1985 – The government of Aruba passes legislation to secede from the Netherlands Antilles.
1985 – Treasure hunter Mel Fisher located a Spanish galleon sunk by a 1622 hurricane off Key West, Fla. It contained $400 million worth of treasure.
1989 – U.S. President George H.W. Bush called for the United States to organize a long-range space program to support an orbiting space station, a moon base and a manned mission to Mars.
1989 – Burma's ruling junta puts opposition leader Daw Aung San Suu Kyi under house arrest.
1992 – Václav Havel resigns as president of Czechoslovakia.
1993 – White House Deputy Counsel Vince Foster was found shot to death in a park in northern Virginia. His death was ruled a suicide.
1997 – The fully restored USS Constitution (a.k.a. Old Ironsides) celebrates its 200th birthday by setting sail for the first time in 116 years.
1997 – Sri Lankan Civil War: Sri Lankan MP M. E. H. Maharoof is shot dead.
1999 – The Chinese Communist Party begins a persecution campaign against Falun Gong, arresting thousands nationwide.
2005 – The U.S. Justice Department activated its online National Sex Offender Public Registry, linking the registries of 22 states.
2011 – International Tribunal officials announced the arrest of Goran Hadzic, the last Serbian leader wanted for war crimes.
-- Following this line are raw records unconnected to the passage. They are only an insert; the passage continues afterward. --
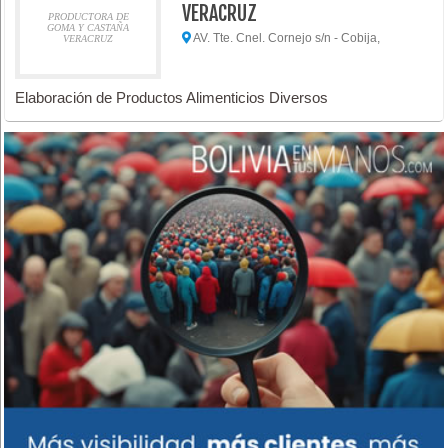
VERACRUZ
PRODUCTORA DE
GOMA Y CASTAÑA
AV. Tte. Cnel. Cornejo s/n - Cobija,
VERACRUZ
Elaboración de Productos Alimenticios Diversos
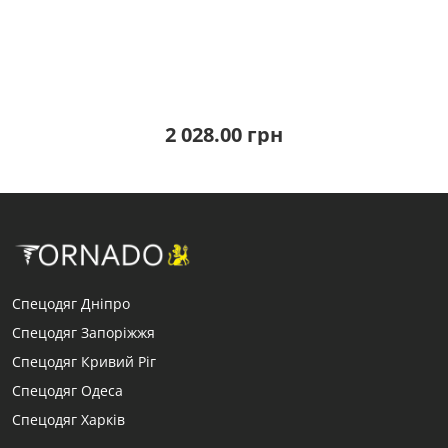
2 028.00 грн
Спецодяг Дніпро
Спецодяг Запоріжжя
Спецодяг Кривий Ріг
Спецодяг Одеса
Спецодяг Харків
2012 – A gunman sets off tear gas grenades and opens fire at a midnight screening of "The Dark Knight Rises" at a movie theater in Aurora, Colorado, killing 12 and injuring 58 others. The accused killer, James E. Holmes, later pleaded not guilty by reason of insanity. In 2015, he was convicted on multiple counts of murder.
2013 – Seventeen government soldiers are killed in an attack by FARC revolutionaries in the Colombian department of Arauca.
2013 – Helen Thomas, UPI White House reporter through the administrations of 10 presidents, dies at age 92. President Bill Clinton called Thomas "a symbol of everything American journalism can and should be – the embodiment of fearless integrity, fierce commitment to accuracy, the insistence of holding government accountable." Thomas left the news agency in 2000 and became a columnist for Hearst Newspapers.
2015 – A huge explosion in the mostly Kurdish border town of Suruç, Turkey, targeting The Socialist Youth Associations Federation, kills at least 31 people and injures over 100.
2015 – The United States and Cuba resume full diplomatic relations after five decades, with the reopening of reciprocal embassies in Havana and Washington.